Thoughts on tax status and journalism

Journalism is the messy art of connecting that which is true with that which can be understood. I’ve defined it in other ways before. However you define it though, practitioners like me tend to assume it is important. We work to maintain it.

In the past few months, I’ve taken a critical look at that assumption, that journalism matters. One way I’ve done that is thinking about the types of organizations that produce whatever it is that journalism is.

In periods of economic change, when institutions or processes or elements of culture are lost, challenging the assumption of importance matters. It’s a crucial step. Are we trying to hold on to this thing because of tradition or because something functionally has import?

Political philosophy is rich with debate over what crucial societal functions should be enshrined into government, or maintained by charitable organizations and what the free market can do best.
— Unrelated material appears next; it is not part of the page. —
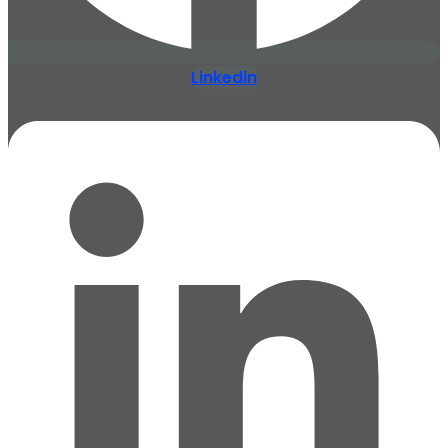
Linkedin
With the economic disruption confronting how journalism is produced, this question is relevant again.

Many lessons about the future can be found by looking at how journalism was produced for 500 years. For one, gathering professionally-verified information was almost entirely produced as a tool of commercial enterprises. The profit it caused resulted in the heights of 20th century investment.

The nonprofit tax status exists because we believe there are social goods that the market won’t sustain and our government won’t perform. Yes, nonprofit is a tax status, not a business model, though that tax status both psychologically and legally allows organizations to tap into charitable dollars differently than for profits.

Some nonprofits perform crucial social services (soup kitchens, advocacy groups for underrepresented groups) and some are for the preservation of a piece of culture (the ballet, heritage groups).

Because journalism is rightly considered today as a societal good that is at risk, we’re witnessing the rise of nonprofit journalism. Mostly I think that’s very exciting. But I’m nervous about the rush to characterize acts of journalism entirely in this nonprofit status.

I do think there are pieces of what we expect from a journalism community that are crucial social services. It’s in this sense that some nonprofit journalism organizations might very much look like journalism strategy brought to political watchdogs or advocacy groups. I do also think it’s quite inevitable that there are elements of local newspapers in particular that civic patricians will clamor to maintain that will look like cultural preservation.

Nonprofit journalism is best suited to fill the deepest gaps today’s economic shock is leaving behind. But I think the need for professionally-verified information is too widespread to be addressed by a tax status that was established to fill gaps the market can’t. I believe those who care about the preservation of journalism should want examples of testing whether customer models can support vibrant community journalism.

We need nonprofit journalism. We also want examples in which journalism is deployed by profit-making ventures. It’s one major reason why Technically Media remains a for profit.

Journalism is a strategy that can solve business goals and exist in a market niche. I can’t quite figure why it wouldn’t. It was an effective strategy for at least half a millennia. The only thing that stopped it was that the entirety of the trade was captured by a single business model, which was taken entirely by new platforms.